▸ **Assignment**: Line by line, copy all of the data exactly.

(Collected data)
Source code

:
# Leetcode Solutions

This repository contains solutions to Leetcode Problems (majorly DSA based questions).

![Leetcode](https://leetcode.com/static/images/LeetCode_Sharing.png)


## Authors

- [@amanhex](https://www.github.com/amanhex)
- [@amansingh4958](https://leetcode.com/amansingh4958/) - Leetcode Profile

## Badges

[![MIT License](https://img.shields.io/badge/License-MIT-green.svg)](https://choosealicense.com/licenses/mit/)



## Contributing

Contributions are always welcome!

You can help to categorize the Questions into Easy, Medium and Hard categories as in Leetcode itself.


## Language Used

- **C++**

▸ **Task solution**:
Source code

:
# Leetcode Solutions

This repository contains solutions to Leetcode Problems (majorly DSA based questions).

![Leetcode](https://leetcode.com/static/images/LeetCode_Sharing.png)


## Authors

- [@amanhex](https://www.github.com/amanhex)
- [@amansingh4958](https://leetcode.com/amansingh4958/) - Leetcode Profile

## Badges

[![MIT License](https://img.shields.io/badge/License-MIT-green.svg)](https://choosealicense.com/licenses/mit/)



## Contributing

Contributions are always welcome!

You can help to categorize the Questions into Easy, Medium and Hard categories as in Leetcode itself.


## Language Used

- **C++**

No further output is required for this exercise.